Arrivé au guichet, ce jeune homme exhiba au chef de poste une feuille imprimée et fut aussitôt admis.

« Votre ordre porte l’adresse du contre-maître Seligmann, section K, rue IX, atelier 743, dit le sous-officier. Vous n’avez qu’à suivre le chemin de ronde, sur votre droite, jusqu’à la borne K, et à vous présenter au concierge… Vous savez le règlement ? Expulsé, si vous entrez dans un autre secteur que le vôtre », ajouta-t-il au moment où le nouveau venu s’éloignait.

Le jeune ouvrier suivit la direction qui lui était indiquée et s’engagea dans le chemin de ronde. À sa droite, se creusait un fossé, sur la crête duquel se promenaient des sentinelles.

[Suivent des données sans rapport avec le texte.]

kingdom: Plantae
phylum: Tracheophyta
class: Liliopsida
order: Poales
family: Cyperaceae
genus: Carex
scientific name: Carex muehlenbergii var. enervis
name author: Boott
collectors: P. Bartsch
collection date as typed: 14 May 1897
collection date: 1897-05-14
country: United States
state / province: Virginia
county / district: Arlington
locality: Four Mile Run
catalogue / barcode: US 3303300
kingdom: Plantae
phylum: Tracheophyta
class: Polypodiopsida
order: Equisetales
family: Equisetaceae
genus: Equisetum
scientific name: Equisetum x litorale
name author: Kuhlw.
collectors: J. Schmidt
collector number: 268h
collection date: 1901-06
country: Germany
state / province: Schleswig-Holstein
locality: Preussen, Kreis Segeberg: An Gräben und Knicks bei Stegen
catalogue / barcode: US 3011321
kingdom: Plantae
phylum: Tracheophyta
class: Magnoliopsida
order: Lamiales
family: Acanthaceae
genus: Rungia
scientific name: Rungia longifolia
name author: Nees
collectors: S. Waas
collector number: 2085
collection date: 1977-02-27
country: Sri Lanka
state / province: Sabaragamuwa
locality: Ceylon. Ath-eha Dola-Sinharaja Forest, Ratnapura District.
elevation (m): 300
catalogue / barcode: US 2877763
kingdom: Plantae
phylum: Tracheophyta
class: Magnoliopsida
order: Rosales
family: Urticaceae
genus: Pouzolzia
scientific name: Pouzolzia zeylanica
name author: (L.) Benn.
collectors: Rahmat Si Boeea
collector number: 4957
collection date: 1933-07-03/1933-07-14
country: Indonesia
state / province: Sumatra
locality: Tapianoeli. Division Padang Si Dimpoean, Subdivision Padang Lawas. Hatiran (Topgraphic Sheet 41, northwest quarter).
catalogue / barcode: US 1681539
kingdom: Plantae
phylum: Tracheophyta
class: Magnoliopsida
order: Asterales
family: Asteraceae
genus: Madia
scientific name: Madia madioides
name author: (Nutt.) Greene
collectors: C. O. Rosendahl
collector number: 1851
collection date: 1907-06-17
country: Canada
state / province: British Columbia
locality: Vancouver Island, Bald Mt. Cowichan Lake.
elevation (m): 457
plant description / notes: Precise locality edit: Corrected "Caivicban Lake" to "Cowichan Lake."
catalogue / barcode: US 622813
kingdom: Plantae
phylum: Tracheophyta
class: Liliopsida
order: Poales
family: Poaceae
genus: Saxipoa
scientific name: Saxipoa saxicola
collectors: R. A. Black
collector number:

À sa gauche, entre la large route circulaire et la masse des bâtiments, se dessinait d’abord la double ligne d’un chemin de fer de ceinture ; puis une seconde muraille s’élevait, pareille à la muraille extérieure, ce qui indiquait la configuration de la Cité de l’Acier.

C’était celle d’une circonférence dont les secteurs, limités en guise de rayons par une ligne fortifiée, étaient parfaitement indépendants les uns des autres, quoique enveloppés d’un mur et d’un fossé communs.

Le jeune ouvrier arriva bientôt à la borne K, placée à la lisière du chemin, en face d’une porte monumentale que surmontait la même lettre sculptée dans la pierre, et il se présenta au concierge.